Strickland, a Democrat, wants the General Assembly to adopt his plan by year's end.

The state has a long way to go to meet Strickland's renewable energy goal. Currently, about 90 percent of Ohio's electricity comes from coal-fired power plants while less than 1 percent comes from renewable sources.

Bill Spratley of Green Energy Ohio, who served as Ohio's first Consumers' Counsel from 1977 to 1993, said wind power leads the way among renewable power sources in Ohio.

Exactly how many wind turbines Ohio would need to hit the goal of 12.5 percent for renewables depends on factors such as turbine height, location and technology, said Erin Bowser, state director of Environment Ohio.

"If we tap into a small amount of the (wind) resources across the state, we could easily get up to 20 percent of our energy from clean wind energy by 2025," Bowser said.

The AMO-Ohio site currently generates up to 7.2 megawatts of electricity, while two wind projects that received grants from the administration last week are expected to generate 149.5 megawatts of power. Some states are further along. Texas has 2,631 megawatts of capacity installed, California 2,323 and Iowa 837.

Wind maps show Ohio's windiest spots are in the northwest corner of the state and along the shores of Lake Erie.

Mark Shanahan, Strickland's energy adviser, said the cost of wind power is getting closer to market prices for other power, but wind won't replace coal-fired power plants that churn out 90 percent of Ohio's electricity. If it isn't blowing, the wind turbines aren't moving and there's no good way to store vast amounts of electricity — it has to be generated on demand.

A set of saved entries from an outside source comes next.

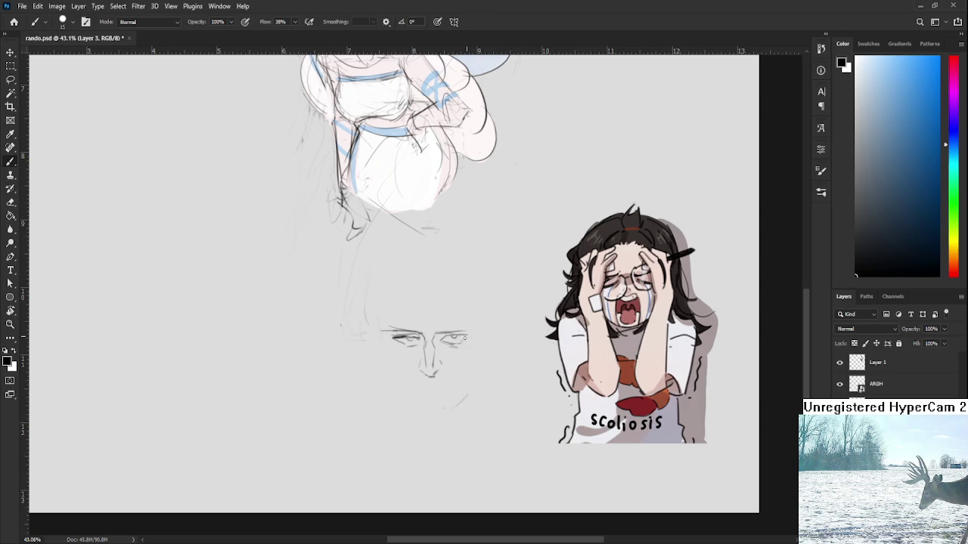
{"action": "left_click_drag", "start_coordinate": [421, 348], "coordinate": [425, 343]}
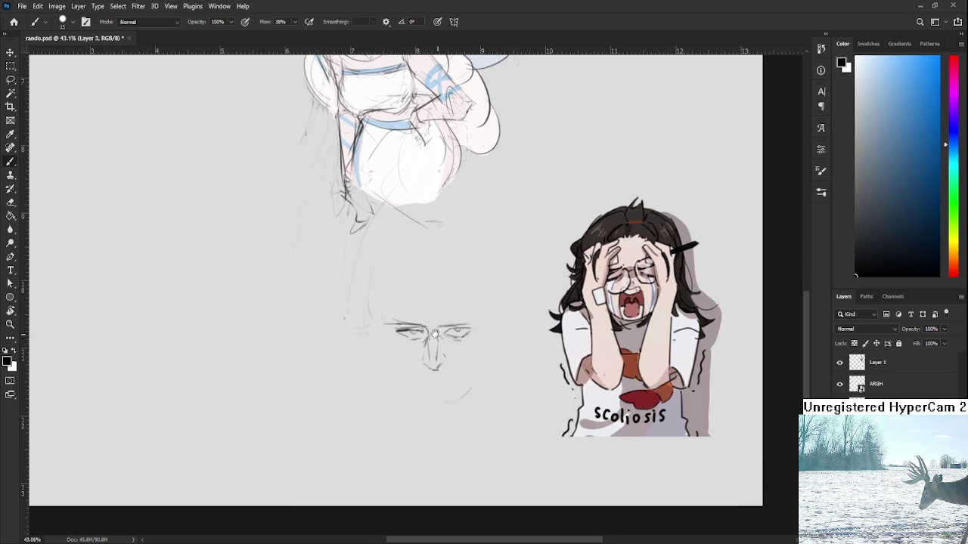
{"action": "left_click_drag", "start_coordinate": [442, 338], "coordinate": [447, 350]}
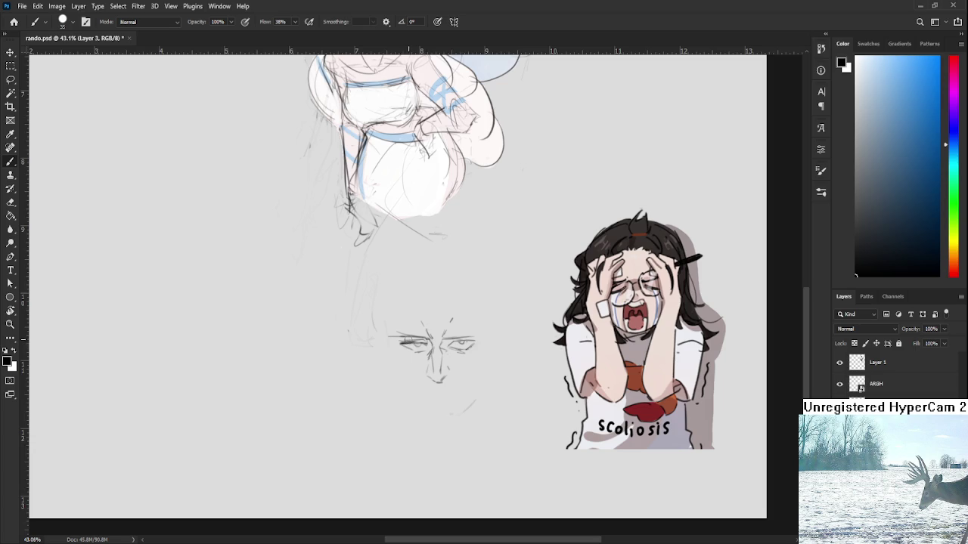
{"action": "mouse_move", "coordinate": [408, 341]}
{"action": "left_mouse_down"}
{"action": "mouse_move", "coordinate": [396, 342]}
{"action": "mouse_move", "coordinate": [477, 343]}
{"action": "left_mouse_up"}
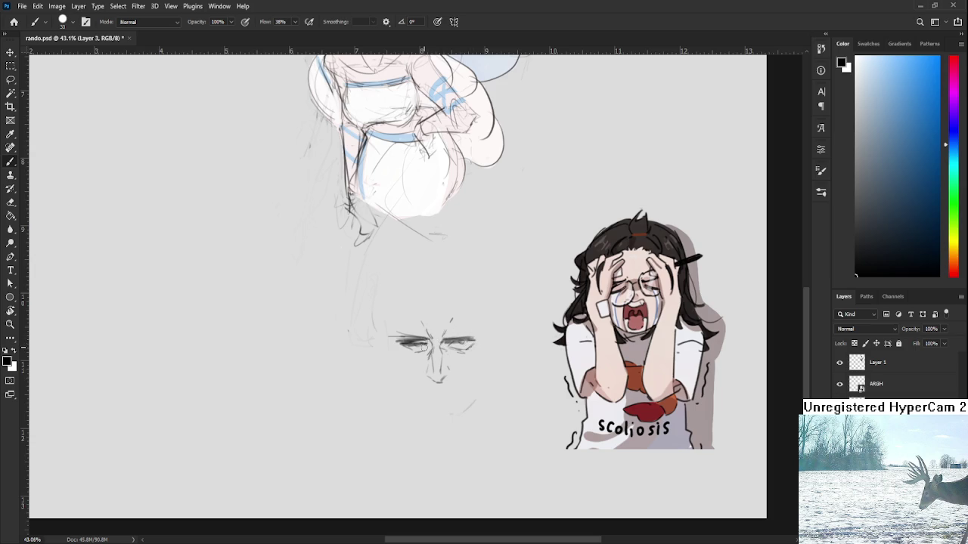
{"action": "key", "text": "bracketleft"}
{"action": "key", "text": "bracketleft"}
{"action": "key", "text": "bracketleft"}
{"action": "left_click_drag", "start_coordinate": [399, 344], "coordinate": [426, 343]}
Add a short dash under the mouth line
{"action": "left_click_drag", "start_coordinate": [457, 344], "coordinate": [469, 306]}
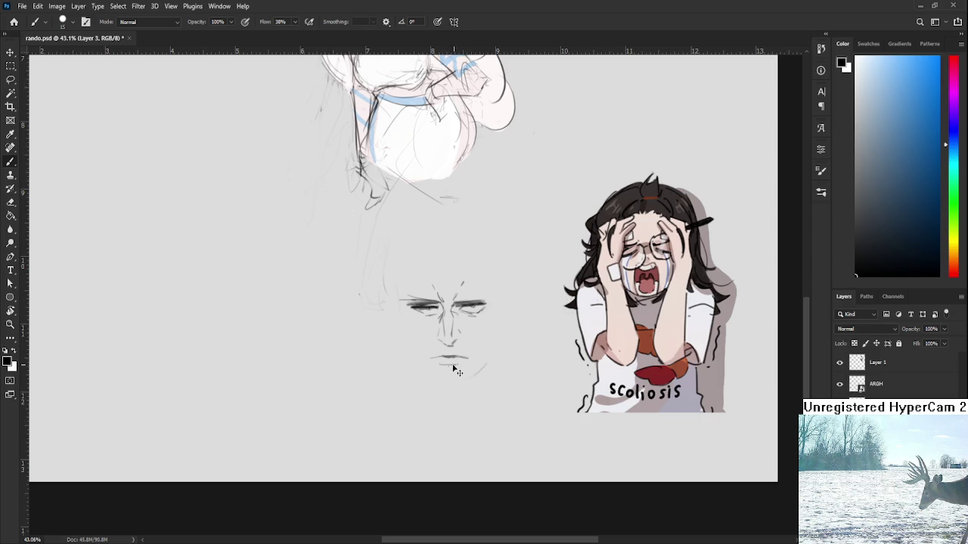
{"action": "left_click_drag", "start_coordinate": [448, 365], "coordinate": [454, 364]}
{"action": "key", "text": "e"}
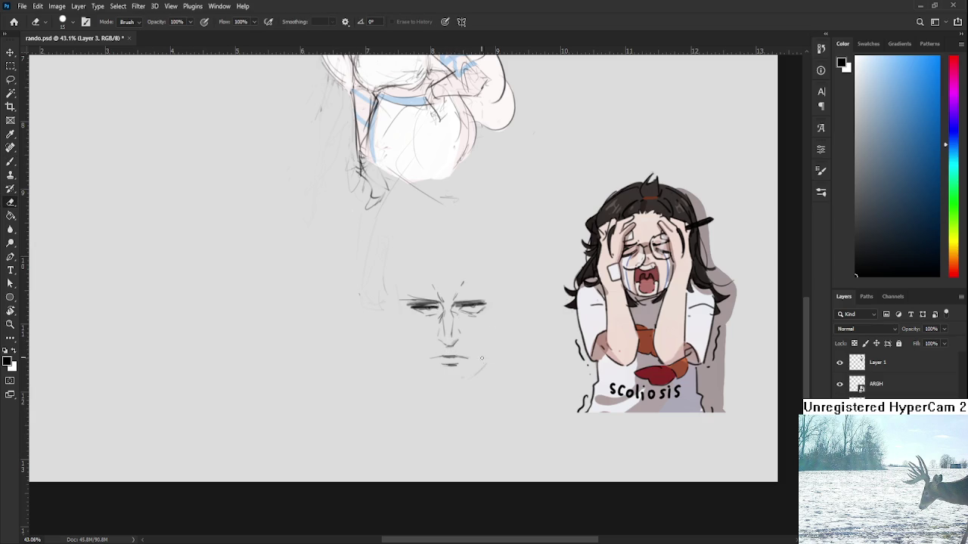
{"action": "left_click_drag", "start_coordinate": [431, 282], "coordinate": [437, 310]}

But wind can produce electricity inexpensively. Bowser noted that a U.S. Department of Energy report pegged wind energy at 4.9 cents per kilowatt hour and estimated new clean coal plants would produce power at as much as 8.7 cents per kilowatt hour. A Massachusetts Institute of Technology study estimated new nuclear power plants would produce electricity at 6.7 cents per kilowatt hour.

For environmental advocates such as Spratley, the promise of government mandates for renewable energy is a dream come true.

"We've been in the wilderness a long time in Ohio," Spratley said. "I can see the promised land and it looks pretty good."